## [DATA FOR PROCESSING]

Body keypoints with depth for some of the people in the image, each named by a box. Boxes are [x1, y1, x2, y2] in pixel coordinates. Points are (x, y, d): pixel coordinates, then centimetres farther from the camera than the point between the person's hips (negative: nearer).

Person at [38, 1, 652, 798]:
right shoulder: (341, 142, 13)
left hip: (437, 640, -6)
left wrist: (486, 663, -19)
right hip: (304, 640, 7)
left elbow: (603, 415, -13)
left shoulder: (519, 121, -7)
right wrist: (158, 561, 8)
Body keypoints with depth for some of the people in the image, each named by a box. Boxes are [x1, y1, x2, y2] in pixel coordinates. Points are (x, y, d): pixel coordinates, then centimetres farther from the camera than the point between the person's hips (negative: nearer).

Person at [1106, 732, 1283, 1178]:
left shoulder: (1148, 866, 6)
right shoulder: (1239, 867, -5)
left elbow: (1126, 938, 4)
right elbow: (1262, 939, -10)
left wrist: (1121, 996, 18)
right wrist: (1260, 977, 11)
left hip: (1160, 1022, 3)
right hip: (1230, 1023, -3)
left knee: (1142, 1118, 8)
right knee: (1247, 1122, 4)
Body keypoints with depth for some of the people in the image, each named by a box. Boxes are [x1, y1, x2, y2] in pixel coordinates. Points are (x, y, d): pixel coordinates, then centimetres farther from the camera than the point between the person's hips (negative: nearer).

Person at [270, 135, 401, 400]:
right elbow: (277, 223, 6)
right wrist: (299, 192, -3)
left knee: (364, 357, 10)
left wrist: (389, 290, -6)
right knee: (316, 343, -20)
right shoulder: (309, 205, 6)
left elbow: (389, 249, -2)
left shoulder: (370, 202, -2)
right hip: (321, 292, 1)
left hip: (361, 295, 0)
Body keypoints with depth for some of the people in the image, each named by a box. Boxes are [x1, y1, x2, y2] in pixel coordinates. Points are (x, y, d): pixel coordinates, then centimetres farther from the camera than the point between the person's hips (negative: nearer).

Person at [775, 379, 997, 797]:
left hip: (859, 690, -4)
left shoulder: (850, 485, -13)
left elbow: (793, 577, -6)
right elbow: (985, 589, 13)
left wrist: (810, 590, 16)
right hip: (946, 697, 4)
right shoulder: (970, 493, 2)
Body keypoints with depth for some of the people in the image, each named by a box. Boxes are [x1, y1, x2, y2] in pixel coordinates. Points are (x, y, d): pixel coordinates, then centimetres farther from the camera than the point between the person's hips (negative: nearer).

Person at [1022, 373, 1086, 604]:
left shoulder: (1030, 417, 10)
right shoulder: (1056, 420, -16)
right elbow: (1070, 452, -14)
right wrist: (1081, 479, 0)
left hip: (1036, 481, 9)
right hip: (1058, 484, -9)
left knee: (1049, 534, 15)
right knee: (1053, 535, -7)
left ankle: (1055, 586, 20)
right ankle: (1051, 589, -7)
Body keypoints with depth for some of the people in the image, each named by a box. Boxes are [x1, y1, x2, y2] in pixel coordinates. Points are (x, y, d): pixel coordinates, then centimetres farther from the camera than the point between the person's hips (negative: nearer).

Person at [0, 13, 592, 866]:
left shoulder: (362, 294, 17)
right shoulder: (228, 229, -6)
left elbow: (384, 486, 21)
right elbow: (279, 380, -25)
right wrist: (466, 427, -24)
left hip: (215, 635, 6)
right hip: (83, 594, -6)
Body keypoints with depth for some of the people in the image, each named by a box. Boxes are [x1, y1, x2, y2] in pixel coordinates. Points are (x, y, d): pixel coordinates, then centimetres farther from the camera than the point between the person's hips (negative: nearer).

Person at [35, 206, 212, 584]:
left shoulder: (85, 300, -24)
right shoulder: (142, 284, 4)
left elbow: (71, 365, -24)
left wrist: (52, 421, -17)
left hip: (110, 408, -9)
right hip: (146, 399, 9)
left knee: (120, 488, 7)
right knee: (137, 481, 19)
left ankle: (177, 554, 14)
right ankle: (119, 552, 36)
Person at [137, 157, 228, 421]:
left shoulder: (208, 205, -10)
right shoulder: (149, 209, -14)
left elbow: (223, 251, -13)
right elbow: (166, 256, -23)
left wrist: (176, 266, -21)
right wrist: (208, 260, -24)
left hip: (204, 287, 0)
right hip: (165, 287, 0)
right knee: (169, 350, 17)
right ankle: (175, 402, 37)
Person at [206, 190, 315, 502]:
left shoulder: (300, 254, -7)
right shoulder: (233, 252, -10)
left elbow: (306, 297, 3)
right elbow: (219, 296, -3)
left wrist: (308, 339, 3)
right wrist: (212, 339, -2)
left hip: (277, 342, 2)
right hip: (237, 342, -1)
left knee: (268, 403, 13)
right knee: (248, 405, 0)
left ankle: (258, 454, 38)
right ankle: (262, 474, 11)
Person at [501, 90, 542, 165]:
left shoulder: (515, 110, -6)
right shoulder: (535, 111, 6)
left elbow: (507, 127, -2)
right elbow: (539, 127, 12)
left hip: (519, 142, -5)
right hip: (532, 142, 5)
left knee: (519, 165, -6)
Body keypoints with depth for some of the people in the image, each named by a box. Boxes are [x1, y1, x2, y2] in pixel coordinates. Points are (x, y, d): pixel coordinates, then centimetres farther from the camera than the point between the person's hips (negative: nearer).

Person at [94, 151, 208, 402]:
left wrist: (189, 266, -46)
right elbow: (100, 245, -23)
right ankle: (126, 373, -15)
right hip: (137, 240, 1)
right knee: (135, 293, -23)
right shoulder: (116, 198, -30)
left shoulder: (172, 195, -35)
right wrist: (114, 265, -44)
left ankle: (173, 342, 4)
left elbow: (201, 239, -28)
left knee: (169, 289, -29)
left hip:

## [PROMPT]
Reproduce every one of the entries, but switch "centimetres" to "cm" throughout and leave everything else unchanged.

## [ANSWER BOX]
Body keypoints with depth for some of the people in the image, each named by a box. Boxes are [x1, y1, x2, y2] in pixel coordinates. Points are (x, y, d): pixel coordinates, then cm farther from the camera than the point between the person's hips (negative: nearer).

Person at [38, 1, 652, 798]:
right shoulder: (341, 142, 13)
left hip: (437, 640, -6)
left wrist: (486, 663, -19)
right hip: (304, 640, 7)
left elbow: (603, 415, -13)
left shoulder: (519, 121, -7)
right wrist: (158, 561, 8)
Body keypoints with depth for some of the people in the image, each named by a box. Boxes are [x1, y1, x2, y2] in pixel coordinates. Points are (x, y, d): pixel coordinates, then cm farther from the camera than the point between the person's hips (negative: nearer).

Person at [1106, 732, 1283, 1178]:
left shoulder: (1148, 866, 6)
right shoulder: (1239, 867, -5)
left elbow: (1126, 938, 4)
right elbow: (1262, 939, -10)
left wrist: (1121, 996, 18)
right wrist: (1260, 977, 11)
left hip: (1160, 1022, 3)
right hip: (1230, 1023, -3)
left knee: (1142, 1118, 8)
right knee: (1247, 1122, 4)
Body keypoints with depth for some of the people in the image, each named by a box. Boxes are [x1, y1, x2, y2] in pixel coordinates. Points are (x, y, d): pixel coordinates, then cm farther from the camera than the point between the person's hips (negative: nearer).

Person at [270, 135, 401, 400]:
right elbow: (277, 223, 6)
right wrist: (299, 192, -3)
left knee: (364, 357, 10)
left wrist: (389, 290, -6)
right knee: (316, 343, -20)
right shoulder: (309, 205, 6)
left elbow: (389, 249, -2)
left shoulder: (370, 202, -2)
right hip: (321, 292, 1)
left hip: (361, 295, 0)
Body keypoints with depth for some of the people in the image, each named by a box. Boxes are [x1, y1, x2, y2] in pixel coordinates. Points are (x, y, d): pixel coordinates, then cm farther from the camera than the point between the person's hips (negative: nearer).

Person at [775, 379, 997, 797]:
left hip: (859, 690, -4)
left shoulder: (850, 485, -13)
left elbow: (793, 577, -6)
right elbow: (985, 589, 13)
left wrist: (810, 590, 16)
right hip: (946, 697, 4)
right shoulder: (970, 493, 2)
Body keypoints with depth for some of the people in the image, each named by a box. Boxes are [x1, y1, x2, y2] in pixel coordinates. Points are (x, y, d): pixel coordinates, then cm farther from the camera than the point between the person's hips (negative: nearer).

Person at [1022, 373, 1086, 604]:
left shoulder: (1030, 417, 10)
right shoulder: (1056, 420, -16)
right elbow: (1070, 452, -14)
right wrist: (1081, 479, 0)
left hip: (1036, 481, 9)
right hip: (1058, 484, -9)
left knee: (1049, 534, 15)
right knee: (1053, 535, -7)
left ankle: (1055, 586, 20)
right ankle: (1051, 589, -7)
Body keypoints with depth for some of the people in the image, each named by a box. Boxes are [x1, y1, x2, y2] in pixel coordinates. Points are (x, y, d): pixel coordinates, then cm farther from the camera than the point between the person's hips (negative: nearer).

Person at [0, 13, 592, 866]:
left shoulder: (362, 294, 17)
right shoulder: (228, 229, -6)
left elbow: (384, 486, 21)
right elbow: (279, 380, -25)
right wrist: (466, 427, -24)
left hip: (215, 635, 6)
right hip: (83, 594, -6)
Body keypoints with depth for some of the people in the image, each named by a box. Boxes are [x1, y1, x2, y2] in pixel coordinates. Points are (x, y, d): pixel coordinates, then cm farther from the camera than the point between the person's hips (negative: nearer).

Person at [35, 206, 212, 584]:
left shoulder: (85, 300, -24)
right shoulder: (142, 284, 4)
left elbow: (71, 365, -24)
left wrist: (52, 421, -17)
left hip: (110, 408, -9)
right hip: (146, 399, 9)
left knee: (120, 488, 7)
right knee: (137, 481, 19)
left ankle: (177, 554, 14)
right ankle: (119, 552, 36)
Person at [137, 157, 228, 421]:
left shoulder: (208, 205, -10)
right shoulder: (149, 209, -14)
left elbow: (223, 251, -13)
right elbow: (166, 256, -23)
left wrist: (176, 266, -21)
right wrist: (208, 260, -24)
left hip: (204, 287, 0)
right hip: (165, 287, 0)
right knee: (169, 350, 17)
right ankle: (175, 402, 37)
Person at [206, 190, 315, 502]:
left shoulder: (300, 254, -7)
right shoulder: (233, 252, -10)
left elbow: (306, 297, 3)
right elbow: (219, 296, -3)
left wrist: (308, 339, 3)
right wrist: (212, 339, -2)
left hip: (277, 342, 2)
right hip: (237, 342, -1)
left knee: (268, 403, 13)
right knee: (248, 405, 0)
left ankle: (258, 454, 38)
right ankle: (262, 474, 11)
Person at [501, 90, 542, 165]:
left shoulder: (515, 110, -6)
right shoulder: (535, 111, 6)
left elbow: (507, 127, -2)
right elbow: (539, 127, 12)
left hip: (519, 142, -5)
right hip: (532, 142, 5)
left knee: (519, 165, -6)
Body keypoints with depth for some of the people in the image, each named by a box. Boxes are [x1, y1, x2, y2] in pixel coordinates. Points are (x, y, d): pixel coordinates, then cm farther from the camera than the point between the person's hips (negative: nearer).

Person at [94, 151, 208, 402]:
left wrist: (189, 266, -46)
right elbow: (100, 245, -23)
right ankle: (126, 373, -15)
right hip: (137, 240, 1)
right knee: (135, 293, -23)
right shoulder: (116, 198, -30)
left shoulder: (172, 195, -35)
right wrist: (114, 265, -44)
left ankle: (173, 342, 4)
left elbow: (201, 239, -28)
left knee: (169, 289, -29)
left hip:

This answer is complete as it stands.